The changes in consumption under an SSB restriction would be expected to produce a significant but small effect, of -0.9 percent in population obesity prevalence (95 percent CI: -0.4 to -1.4 percent) and -8.5 per 100,000 in diabetes incidence (-2.4 to -14.6) among SNAP recipients. The diabetes outcome was driven more by changes in glycemic load than by changes in calorie intake. For a randomized control trial of the SSB restriction to detect the observed consumption changes, sample sizes would need to be N>1,890 in the intervention arm to achieve greater than 80 percent power.

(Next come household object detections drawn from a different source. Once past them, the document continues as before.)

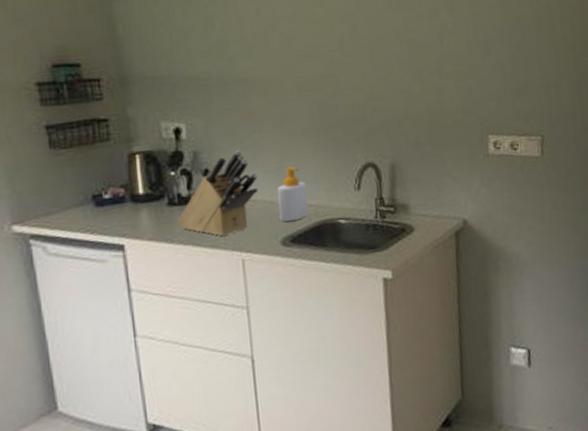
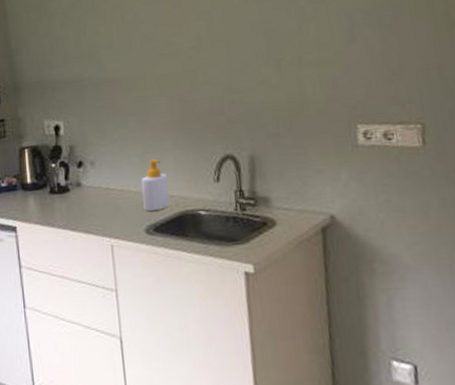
knife block: present [178,150,258,237] -> none [58,144,124,223]

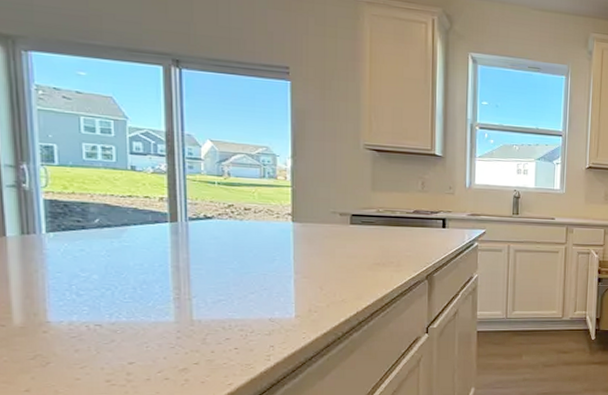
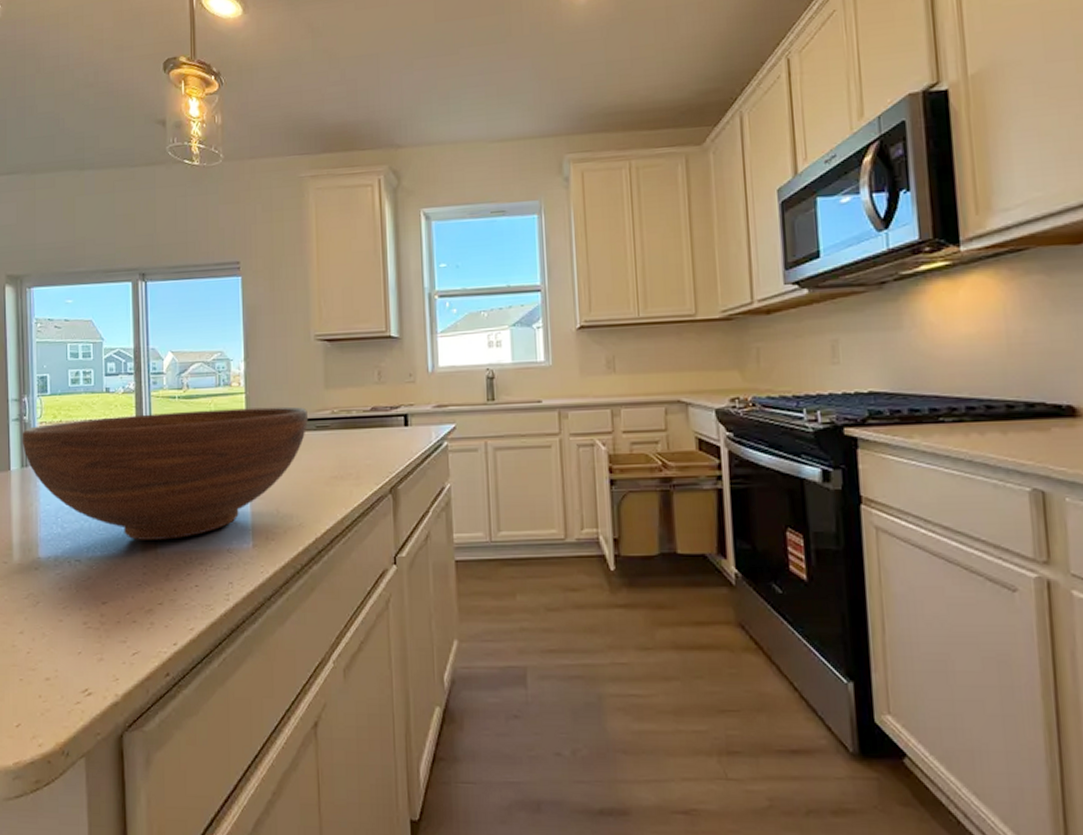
fruit bowl: none [20,194,354,309] -> present [22,406,308,540]

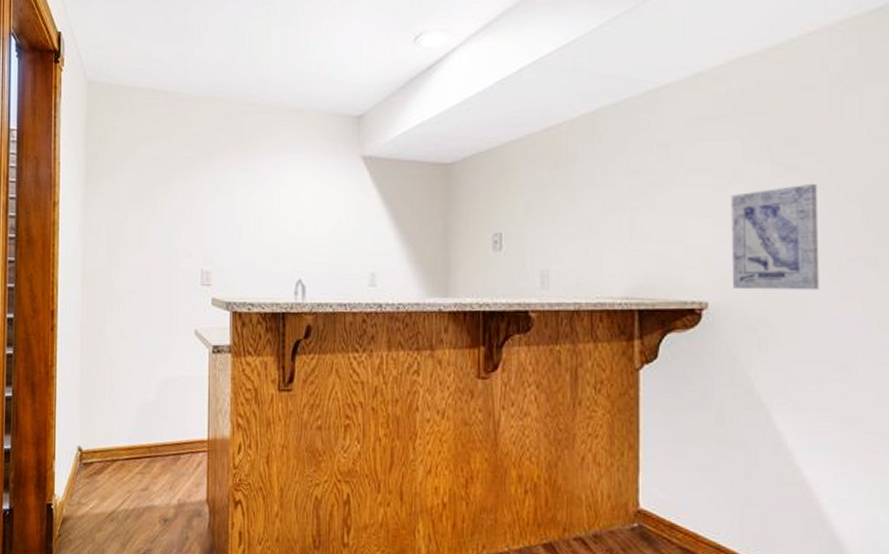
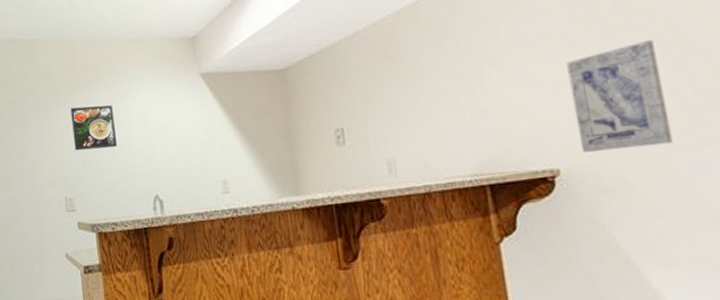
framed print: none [218,174,264,223] -> present [70,105,117,151]

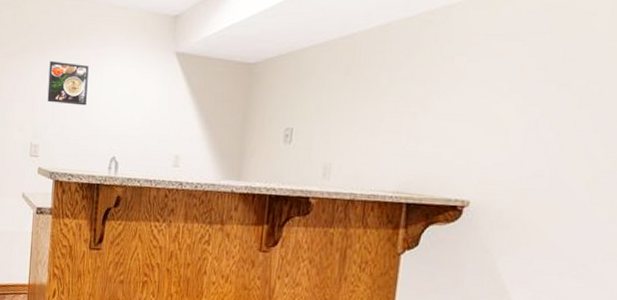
wall art: present [566,39,674,153] -> none [494,101,585,197]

Changes in F&V intake from a 30-cents subsidy were estimated to average 0.24 cup-equivalents per day (95 percent CI: 0.20-0.28). The increase in caloric intake and reductions in glycemic load were not statistically significant. Hence, there were not significant changes in associated obesity or type 2 diabetes in the modeled subsidy scenario, which would require more than twice the observed effect size. The sample size estimates for detecting the estimated effect sizes in a randomized trial would be N>1,650 in the intervention arm to achieve greater than 80 percent power, which is notably smaller than the HIP study’s population sample in Massachusetts (N=2,081 dietary recalls from 1,871 respondents).